[The problem]
Only one span of the material below is wanted. Output it exactly, from the line with "house plant: none" through the line with "picture frame: none", without any pictures.

[Exercise materials]
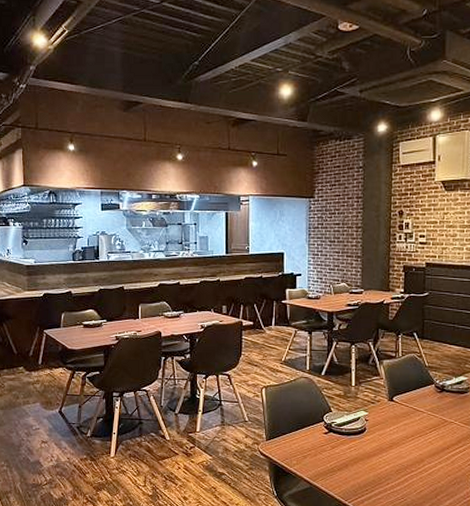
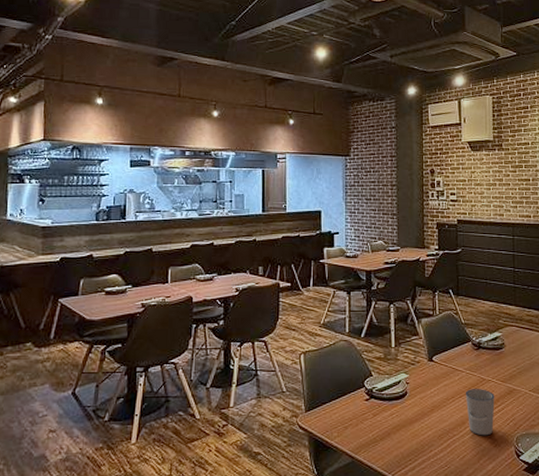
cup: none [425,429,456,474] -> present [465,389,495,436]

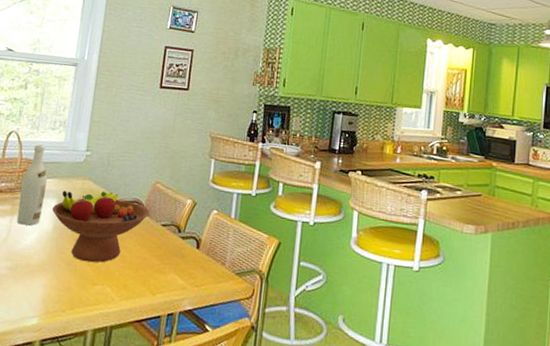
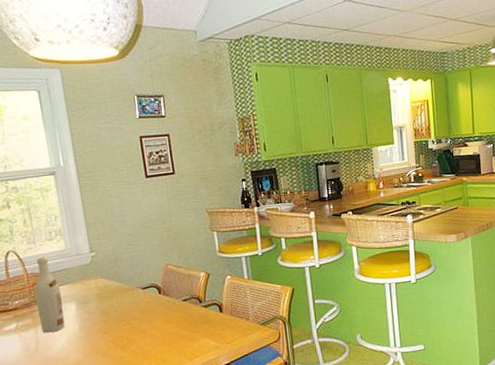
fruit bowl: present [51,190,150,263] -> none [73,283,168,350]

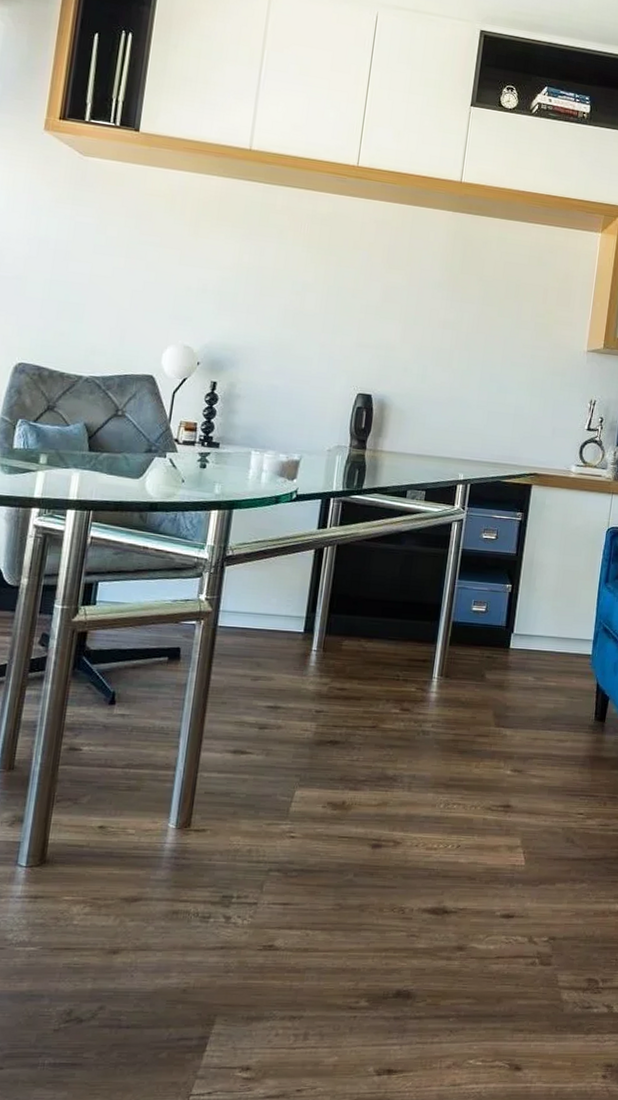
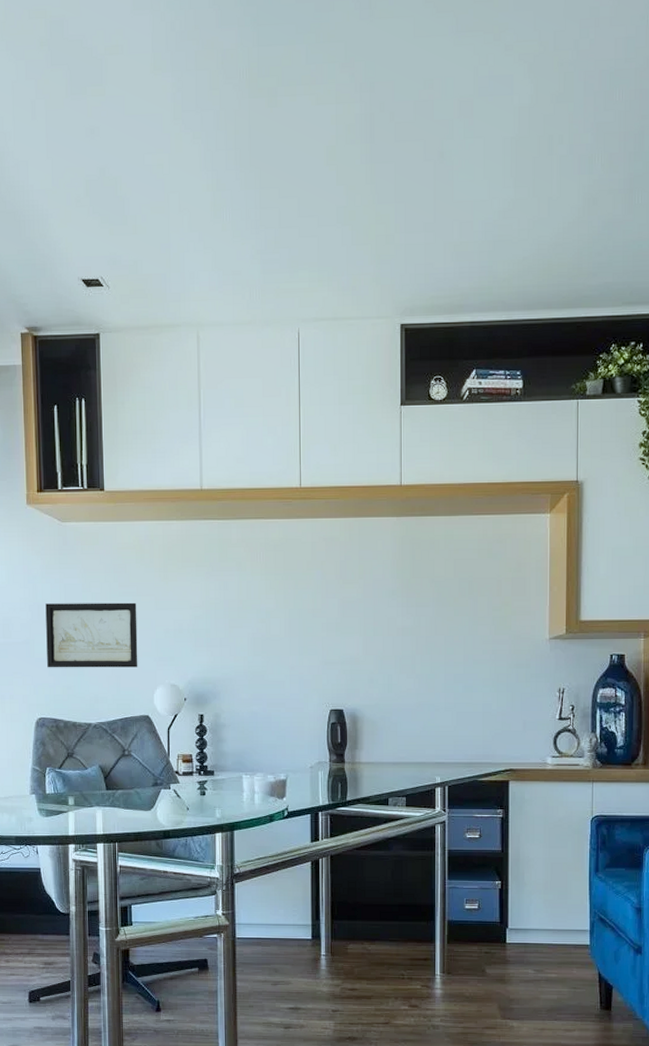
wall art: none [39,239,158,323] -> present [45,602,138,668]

--

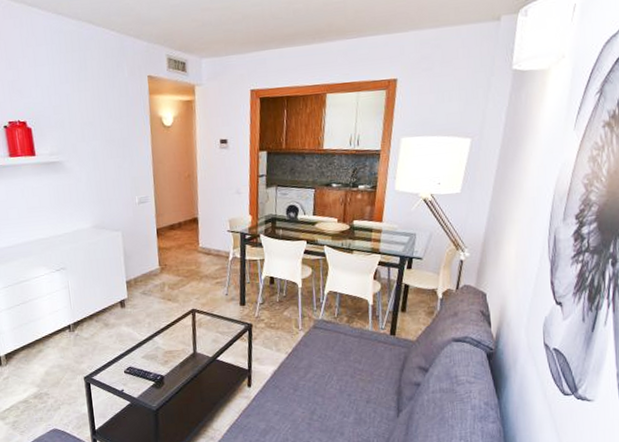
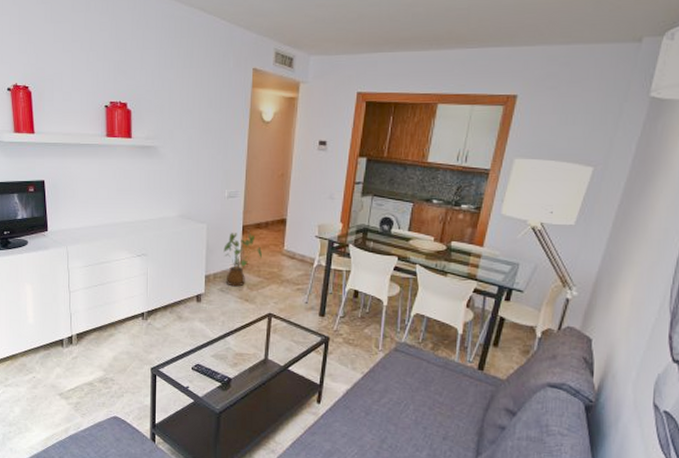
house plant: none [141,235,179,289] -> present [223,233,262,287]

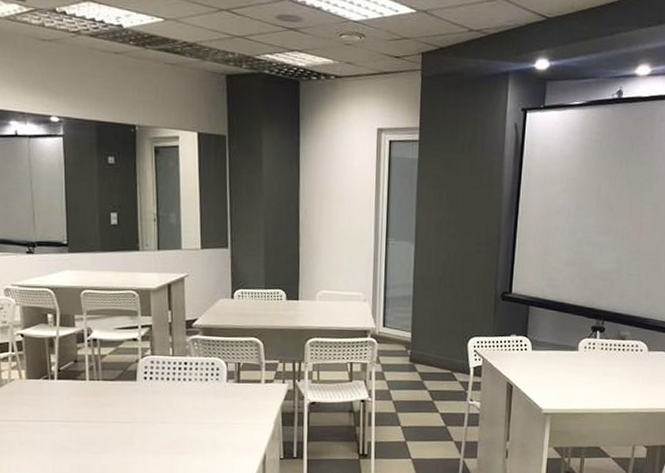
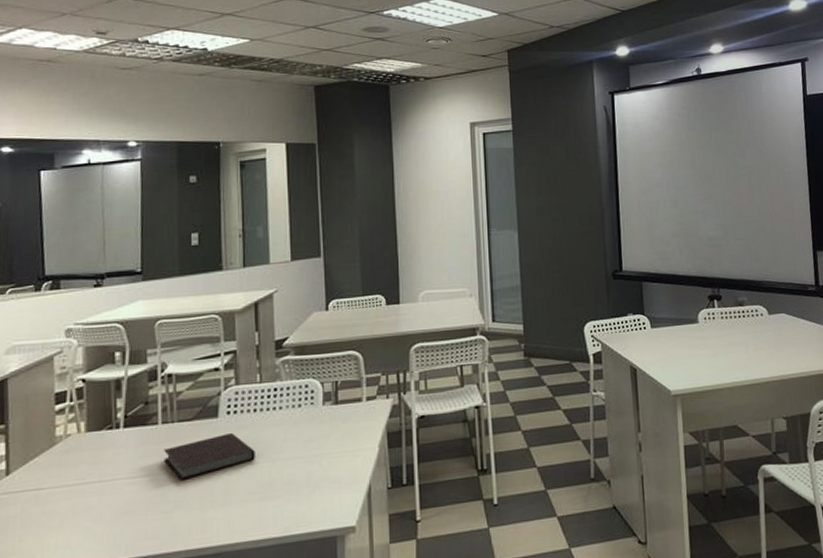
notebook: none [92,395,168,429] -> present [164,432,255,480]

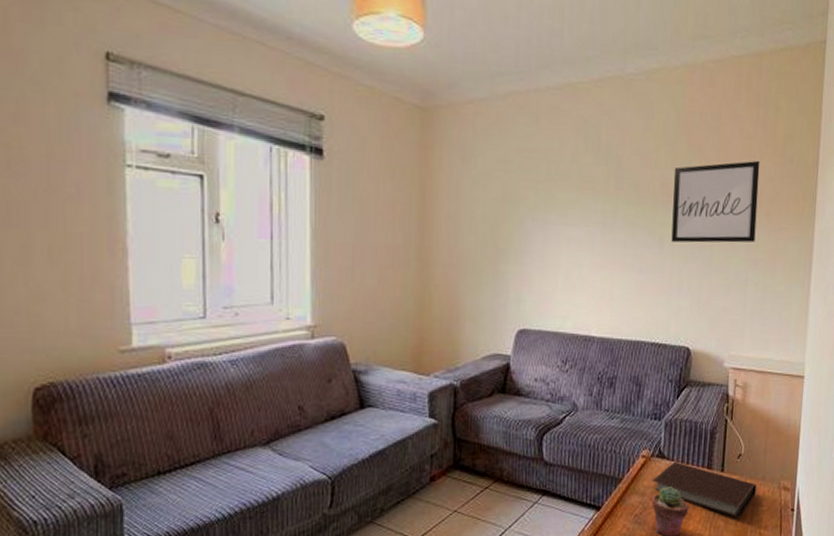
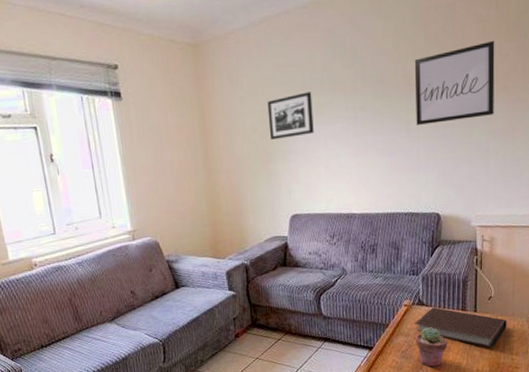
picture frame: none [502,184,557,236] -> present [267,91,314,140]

[Exercise answer]
house plant: none [141,235,179,289] -> present [223,233,262,287]

notebook: none [92,395,168,429] -> present [164,432,255,480]

picture frame: none [502,184,557,236] -> present [267,91,314,140]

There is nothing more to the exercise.